The 7.62×39 is affordable and widely available, and that alone keeps people defending it online. It’ll certainly kill deer, but that doesn’t mean it performs like the mid-tier hunting cartridges it’s constantly compared to.
Its limited case capacity and poor ballistic shape make it drop quickly and hit less decisively at range. Many bullets designed for it were never meant for deer, leading to erratic expansion and unpredictable blood trails. The online praise rarely matches the field results.
.45 Colt (cowboy loads)

The .45 Colt is legendary, but most of the ammo people actually buy for it is wildly underpowered. Cowboy loads are soft and slow, and yet defenders argue they’re “more than enough for deer or hogs.” In most real hunting situations, they’re not.
True hunting loads transform the cartridge, but that’s not what gets recommended on forums. Instead, people cling to nostalgia and ignore the major performance difference between mild cowboy rounds and legitimate hunting ammunition.
.357 SIG

Online fans defend the .357 SIG like it’s still the future of defensive cartridges, but its real-world adoption has faded for a reason. It’s loud, hard on guns, and doesn’t offer practical advantages over more common rounds like 9mm and .40 S&W.
Its performance is fine with the right loads, but the hype online rarely matches what agencies and long-time shooters have concluded.
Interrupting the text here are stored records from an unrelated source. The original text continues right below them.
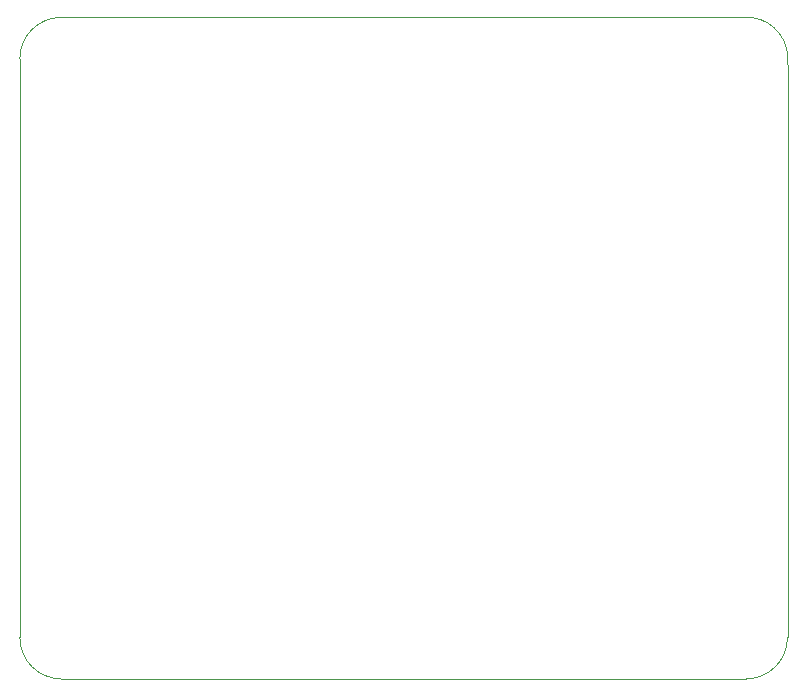
<source format=gbr>
G04 (created by PCBNEW (2013-05-31 BZR 4019)-stable) date 8/17/2014 9:53:35 PM*
%MOIN*%
G04 Gerber Fmt 3.4, Leading zero omitted, Abs format*
%FSLAX34Y34*%
G01*
G70*
G90*
G04 APERTURE LIST*
%ADD10C,0.00590551*%
%ADD11C,0.00393701*%
G04 APERTURE END LIST*
G54D10*
G54D11*
X24212Y-22047D02*
X1377Y-22047D01*
X25590Y-1574D02*
X25590Y-20669D01*
X1377Y0D02*
X24409Y0D01*
X0Y-20669D02*
X0Y-1377D01*
X25590Y-1574D02*
G75*
G03X24408Y0I-1378J196D01*
G74*
G01*
X24212Y-22047D02*
G75*
G03X25590Y-20669I0J1377D01*
G74*
G01*
X0Y-20669D02*
G75*
G03X1377Y-22047I1377J0D01*
G74*
G01*
X1377Y0D02*
G75*
G03X0Y-1377I0J-1377D01*
G74*
G01*
M02*

</source>
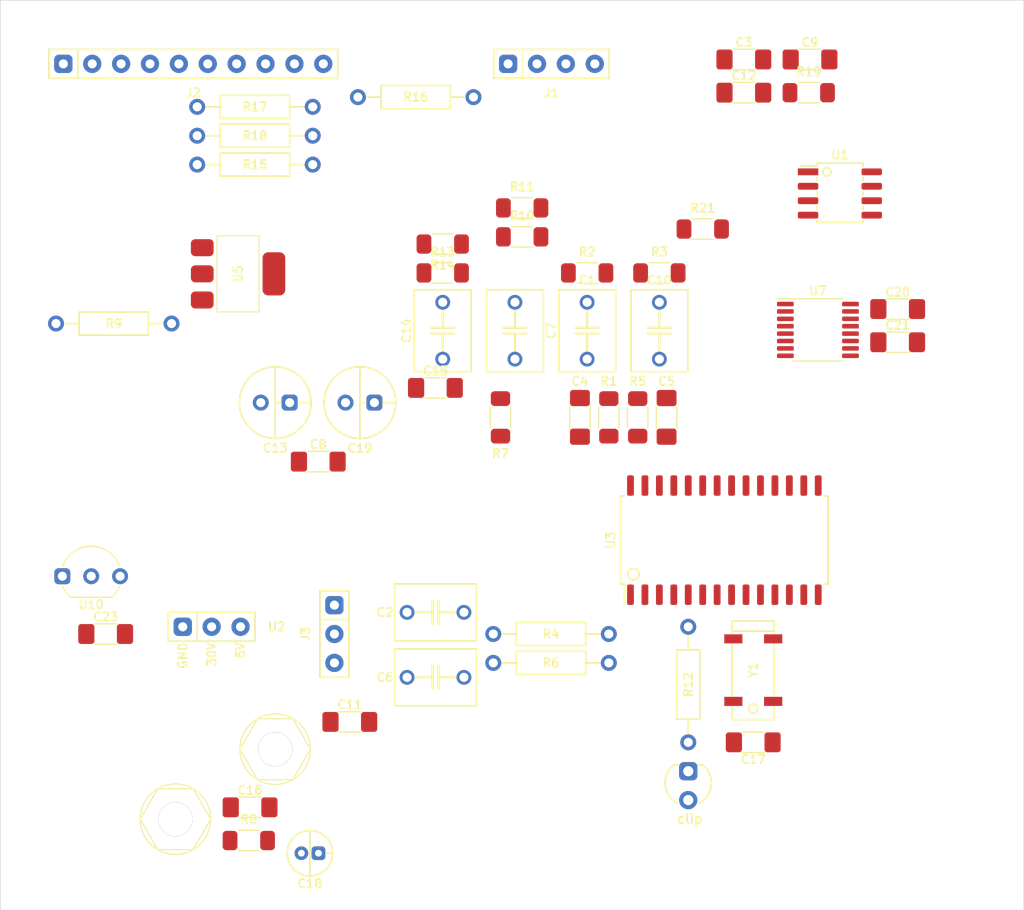
<source format=kicad_pcb>
(kicad_pcb (version 20211014) (generator pcbnew)

  (general
    (thickness 1.6)
  )

  (paper "A4")
  (layers
    (0 "F.Cu" signal)
    (31 "B.Cu" signal)
    (32 "B.Adhes" user "B.Adhesive")
    (33 "F.Adhes" user "F.Adhesive")
    (34 "B.Paste" user)
    (35 "F.Paste" user)
    (36 "B.SilkS" user "B.Silkscreen")
    (37 "F.SilkS" user "F.Silkscreen")
    (38 "B.Mask" user)
    (39 "F.Mask" user)
    (40 "Dwgs.User" user "User.Drawings")
    (41 "Cmts.User" user "User.Comments")
    (42 "Eco1.User" user "User.Eco1")
    (43 "Eco2.User" user "User.Eco2")
    (44 "Edge.Cuts" user)
    (45 "Margin" user)
    (46 "B.CrtYd" user "B.Courtyard")
    (47 "F.CrtYd" user "F.Courtyard")
    (48 "B.Fab" user)
    (49 "F.Fab" user)
    (50 "User.1" user)
    (51 "User.2" user)
    (52 "User.3" user)
    (53 "User.4" user)
    (54 "User.5" user)
    (55 "User.6" user)
    (56 "User.7" user)
    (57 "User.8" user)
    (58 "User.9" user)
  )

  (setup
    (pad_to_mask_clearance 0)
    (pcbplotparams
      (layerselection 0x00010fc_ffffffff)
      (disableapertmacros false)
      (usegerberextensions false)
      (usegerberattributes true)
      (usegerberadvancedattributes true)
      (creategerberjobfile true)
      (svguseinch false)
      (svgprecision 6)
      (excludeedgelayer true)
      (plotframeref false)
      (viasonmask false)
      (mode 1)
      (useauxorigin false)
      (hpglpennumber 1)
      (hpglpenspeed 20)
      (hpglpendiameter 15.000000)
      (dxfpolygonmode true)
      (dxfimperialunits true)
      (dxfusepcbnewfont true)
      (psnegative false)
      (psa4output false)
      (plotreference true)
      (plotvalue true)
      (plotinvisibletext false)
      (sketchpadsonfab false)
      (subtractmaskfromsilk false)
      (outputformat 1)
      (mirror false)
      (drillshape 1)
      (scaleselection 1)
      (outputdirectory "")
    )
  )

  (net 0 "")
  (net 1 "/FVL")
  (net 2 "Net-(C1-Pad2)")
  (net 3 "Net-(C2-Pad1)")
  (net 4 "INL")
  (net 5 "GND")
  (net 6 "Net-(C3-Pad2)")
  (net 7 "/FVR")
  (net 8 "Net-(C6-Pad1)")
  (net 9 "INR")
  (net 10 "Net-(C7-Pad2)")
  (net 11 "+5V")
  (net 12 "/REFP")
  (net 13 "Net-(C10-Pad2)")
  (net 14 "/MID")
  (net 15 "+3V3")
  (net 16 "+24V")
  (net 17 "Net-(C14-Pad2)")
  (net 18 "Net-(C16-Pad2)")
  (net 19 "Net-(C17-Pad2)")
  (net 20 "Net-(D1-Pad1)")
  (net 21 "/OUTL")
  (net 22 "/OUTR")
  (net 23 "/POT0")
  (net 24 "/POT1")
  (net 25 "/POT2")
  (net 26 "/S0")
  (net 27 "/S1")
  (net 28 "/S2")
  (net 29 "/T0")
  (net 30 "/SCL")
  (net 31 "/SDA")
  (net 32 "unconnected-(J4-Pad1)")
  (net 33 "unconnected-(J5-Pad1)")
  (net 34 "Net-(R1-Pad2)")
  (net 35 "/A1")
  (net 36 "Net-(R19-Pad1)")
  (net 37 "Net-(R5-Pad2)")
  (net 38 "/B1")
  (net 39 "/A2")
  (net 40 "Net-(R11-Pad2)")
  (net 41 "Net-(R12-Pad2)")
  (net 42 "/B2")
  (net 43 "VGND")
  (net 44 "Net-(U3-Pad10)")

  (footprint "myAmp:R_10MM" (layer "F.Cu") (at 138.43 85.725))

  (footprint "myAmp:CPOL_D6.3_P2.5" (layer "F.Cu") (at 121.625 65.38))

  (footprint "myAmp:PWR_CONN" (layer "F.Cu") (at 108.585 85.09))

  (footprint "myAmp:R_10MM" (layer "F.Cu") (at 112.395 41.91))

  (footprint "myAmp:MountingHole" (layer "F.Cu") (at 114.1725 95.855))

  (footprint "myAmp:R_1206" (layer "F.Cu") (at 135.89 48.26))

  (footprint "myAmp:R_10MM" (layer "F.Cu") (at 138.43 88.265))

  (footprint "myAmp:R_10MM" (layer "F.Cu") (at 112.395 44.45))

  (footprint "myAmp:C_1206" (layer "F.Cu") (at 99.265 85.725))

  (footprint "myAmp:SOIC-28_7.5x17.9mm_Pitch1.27mm" (layer "F.Cu") (at 153.67 77.47 90))

  (footprint "myAmp:C_1206" (layer "F.Cu") (at 161.2025 35.205))

  (footprint "myAmp:R_10MM" (layer "F.Cu") (at 99.98 58.426))

  (footprint "myAmp:R_1206" (layer "F.Cu") (at 128.905 53.975))

  (footprint "myAmp:SOIC-8_3.9x4.9mm_P1.27mm" (layer "F.Cu") (at 163.83 46.99))

  (footprint "myAmp:C_1206" (layer "F.Cu") (at 155.3825 35.205))

  (footprint "myAmp:SOT-223" (layer "F.Cu") (at 110.91 54.055))

  (footprint "myAmp:C_FILM_L7.2mm_W5.0mm_P5.00mm" (layer "F.Cu") (at 128.27 89.535 180))

  (footprint "myAmp:R_1206" (layer "F.Cu") (at 111.8525 103.885))

  (footprint "myAmp:R_1206" (layer "F.Cu") (at 141.605 53.975))

  (footprint "myAmp:R_10MM" (layer "F.Cu") (at 112.395 39.37))

  (footprint "myAmp:LED_D3.0mm" (layer "F.Cu") (at 150.495 99.06 90))

  (footprint "myAmp:TO-92_Inline_Wide" (layer "F.Cu") (at 97.995 80.645))

  (footprint "myAmp:PIN_1x03" (layer "F.Cu") (at 119.38 85.725 -90))

  (footprint "myAmp:R_1206" (layer "F.Cu") (at 161.09 38.125))

  (footprint "myAmp:C_FILM_L7.2mm_W5.0mm_P5.00mm" (layer "F.Cu") (at 147.955 59.055 90))

  (footprint "myAmp:CPOL_D6.3_P2.5" (layer "F.Cu") (at 114.175 65.38))

  (footprint "myAmp:R_1206" (layer "F.Cu") (at 135.89 50.8))

  (footprint "myAmp:TSSOP-16_4.4x5mm_P0.65mm" (layer "F.Cu") (at 161.8975 58.985))

  (footprint "myAmp:R_1206" (layer "F.Cu") (at 128.905 51.435 180))

  (footprint "myAmp:PIN_1x10" (layer "F.Cu") (at 106.975 35.59))

  (footprint "myAmp:C_1206" (layer "F.Cu") (at 128.2625 64.085))

  (footprint "myAmp:C_FILM_L7.2mm_W5.0mm_P5.00mm" (layer "F.Cu") (at 128.27 83.82 180))

  (footprint "myAmp:R_1206" (layer "F.Cu") (at 147.955 53.975))

  (footprint "myAmp:C_1206" (layer "F.Cu") (at 156.21 95.25 180))

  (footprint "myAmp:R_1206" (layer "F.Cu") (at 143.51 66.675 -90))

  (footprint "myAmp:C_1206" (layer "F.Cu") (at 140.97 66.675 -90))

  (footprint "myAmp:MountingHole" (layer "F.Cu") (at 105.4025 102.005))

  (footprint "myAmp:R_1206" (layer "F.Cu") (at 151.77 50.115))

  (footprint "myAmp:C_1206" (layer "F.Cu") (at 111.965 100.965))

  (footprint "myAmp:C_1206" (layer "F.Cu") (at 120.735 93.455))

  (footprint "myAmp:QUARTZ_85SMX" (layer "F.Cu") (at 156.21 88.9 -90))

  (footprint "myAmp:C_1206" (layer "F.Cu") (at 117.9625 70.565))

  (footprint "myAmp:CPOL_D4_P1.5" (layer "F.Cu") (at 117.2275 105))

  (footprint "myAmp:C_1206" (layer "F.Cu") (at 148.59 66.675 -90))

  (footprint "myAmp:R_10MM" (layer "F.Cu") (at 150.495 90.17 90))

  (footprint "myAmp:R_1206" (layer "F.Cu") (at 133.985 66.675 -90))

  (footprint "myAmp:C_FILM_L7.2mm_W5.0mm_P5.00mm" (layer "F.Cu") (at 141.605 59.055 90))

  (footprint "myAmp:C_1206" (layer "F.Cu") (at 168.91 60.07))

  (footprint "myAmp:R_10MM" (layer "F.Cu") (at 126.53 38.516))

  (footprint "myAmp:PIN_1x04" (layer "F.Cu") (at 138.465 35.59))

  (footprint "myAmp:C_FILM_L7.2mm_W5.0mm_P5.00mm" (layer "F.Cu") (at 128.905 59.055 90))

  (footprint "myAmp:C_1206" (layer "F.Cu") (at 168.91 57.15))

  (footprint "myAmp:C_1206" (layer "F.Cu") (at 155.3825 38.125))

  (footprint "myAmp:R_1206" (layer "F.Cu") (at 146.05 66.675 -90))

  (footprint "myAmp:C_FILM_L7.2mm_W5.0mm_P5.00mm" (layer "F.Cu") (at 135.255 59.055 -90))

  (gr_line (start 180 110) (end 180 30) (layer "Edge.Cuts") (width 0.05) (tstamp 044dd846-bcfb-4d89-aca9-0db42cda77d8))
  (gr_line (start 90 110) (end 180 110) (layer "Edge.Cuts") (width 0.05) (tstamp 3897b3cd-0fd4-4b17-915e-1cc721f233a4))
  (gr_line (start 90 30) (end 90 110) (layer "Edge.Cuts") (width 0.05) (tstamp 4d16fbd8-63e9-4fab-b5ad-6be17f2d2de3))
  (gr_line (start 180 30) (end 90 30) (layer "Edge.Cuts") (width 0.05) (tstamp 501d75f1-719d-4c8b-af6b-7c45949cd9db))

)

</source>
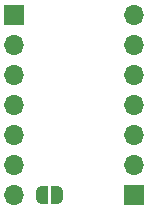
<source format=gbs>
G04 #@! TF.GenerationSoftware,KiCad,Pcbnew,(6.0.9)*
G04 #@! TF.CreationDate,2023-05-28T18:49:52+02:00*
G04 #@! TF.ProjectId,SOIC-SSOP-DIP adapter,534f4943-2d53-4534-9f50-2d4449502061,rev?*
G04 #@! TF.SameCoordinates,Original*
G04 #@! TF.FileFunction,Soldermask,Bot*
G04 #@! TF.FilePolarity,Negative*
%FSLAX46Y46*%
G04 Gerber Fmt 4.6, Leading zero omitted, Abs format (unit mm)*
G04 Created by KiCad (PCBNEW (6.0.9)) date 2023-05-28 18:49:52*
%MOMM*%
%LPD*%
G01*
G04 APERTURE LIST*
G04 Aperture macros list*
%AMFreePoly0*
4,1,22,0.500000,-0.750000,0.000000,-0.750000,0.000000,-0.745033,-0.079941,-0.743568,-0.215256,-0.701293,-0.333266,-0.622738,-0.424486,-0.514219,-0.481581,-0.384460,-0.499164,-0.250000,-0.500000,-0.250000,-0.500000,0.250000,-0.499164,0.250000,-0.499963,0.256109,-0.478152,0.396186,-0.417904,0.524511,-0.324060,0.630769,-0.204165,0.706417,-0.067858,0.745374,0.000000,0.744959,0.000000,0.750000,
0.500000,0.750000,0.500000,-0.750000,0.500000,-0.750000,$1*%
%AMFreePoly1*
4,1,20,0.000000,0.744959,0.073905,0.744508,0.209726,0.703889,0.328688,0.626782,0.421226,0.519385,0.479903,0.390333,0.500000,0.250000,0.500000,-0.250000,0.499851,-0.262216,0.476331,-0.402017,0.414519,-0.529596,0.319384,-0.634700,0.198574,-0.708877,0.061801,-0.746166,0.000000,-0.745033,0.000000,-0.750000,-0.500000,-0.750000,-0.500000,0.750000,0.000000,0.750000,0.000000,0.744959,
0.000000,0.744959,$1*%
G04 Aperture macros list end*
%ADD10FreePoly0,180.000000*%
%ADD11FreePoly1,180.000000*%
%ADD12R,1.700000X1.700000*%
%ADD13O,1.700000X1.700000*%
G04 APERTURE END LIST*
D10*
X69738000Y-96520000D03*
D11*
X68438000Y-96520000D03*
D12*
X66040000Y-81275000D03*
D13*
X66040000Y-83815000D03*
X66040000Y-86355000D03*
X66040000Y-88895000D03*
X66040000Y-91435000D03*
X66040000Y-93975000D03*
X66040000Y-96515000D03*
D12*
X76200000Y-96525000D03*
D13*
X76200000Y-93985000D03*
X76200000Y-91445000D03*
X76200000Y-88905000D03*
X76200000Y-86365000D03*
X76200000Y-83825000D03*
X76200000Y-81285000D03*
M02*

</source>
Most defenses come from loyalty, not objective performance data.
.350 Legend

The .350 Legend became popular fast, but people online defend it as if it’s a long-range hammer, and that’s far from reality. It does well inside 200 yards, but its trajectory falls apart past that, and bullet performance varies widely between loads.
Hunters praise it for mild recoil and straight-wall compliance, but ignore the tracking jobs that come from using fragile or poorly matched bullets. It’s a useful tool, not a miracle round, no matter what the internet says.
.224 Valkyrie

The .224 Valkyrie arrived with huge promises, and defenders still cling to those early claims. In practice, many rifles struggled with twist rates, ammo inconsistencies, and accuracy swings. Online, though, people still talk about it like it’s a precision breakthrough.
The cartridge does have potential, but it never delivered on the hype at scale. Most of the praise now comes from early adopters who don’t want to admit the round’s widespread shortcomings.
6.5 Grendel

The 6.5 Grendel has loyal supporters who defend it fiercely, often claiming it matches traditional .308-class performance. It doesn’t. It’s a capable, efficient round within its limits, but it loses velocity quickly and requires careful shot selection for deer-sized game.
Online arguments gloss over these limitations, presenting it as a do-everything caliber when it’s far more specialized. Reality proves otherwise once you start stretching the distance.
.45 GAP

The .45 GAP was meant to replicate .45 ACP performance in a smaller frame, but it never gained traction. Still, online defenders hold onto it like it’s an undiscovered powerhouse. The problem is ammunition availability, pressure limitations, and the simple fact that the .45 ACP already fills the niche better.
Most of the defending comes from collectors and a handful of enthusiasts, not from any practical advantage the cartridge currently offers.
.380 ACP

People defend the .380 ACP constantly online, claiming it’s “just as good as 9mm with modern bullets.” It isn’t. While it’s better than it used to be, it still lacks penetration, especially through barriers or heavy clothing.
Online arguments typically come from pocket-pistol owners who want reassurance. In real-world testing, it trails behind 9mm by a wide margin, and that gap doesn’t close no matter how often it gets defended.
.32 ACP

The .32 ACP lives on through nostalgia and internet debates, not performance. People love their old pocket pistols, and that affection fuels endless arguments about its supposed defensive capability.
In reality, its light bullets penetrate inconsistently, and expansion is unreliable. It’s a historically interesting round, but the modern praise it gets online doesn’t align with actual ballistic testing. Many defend it because it’s charming—not because it performs well.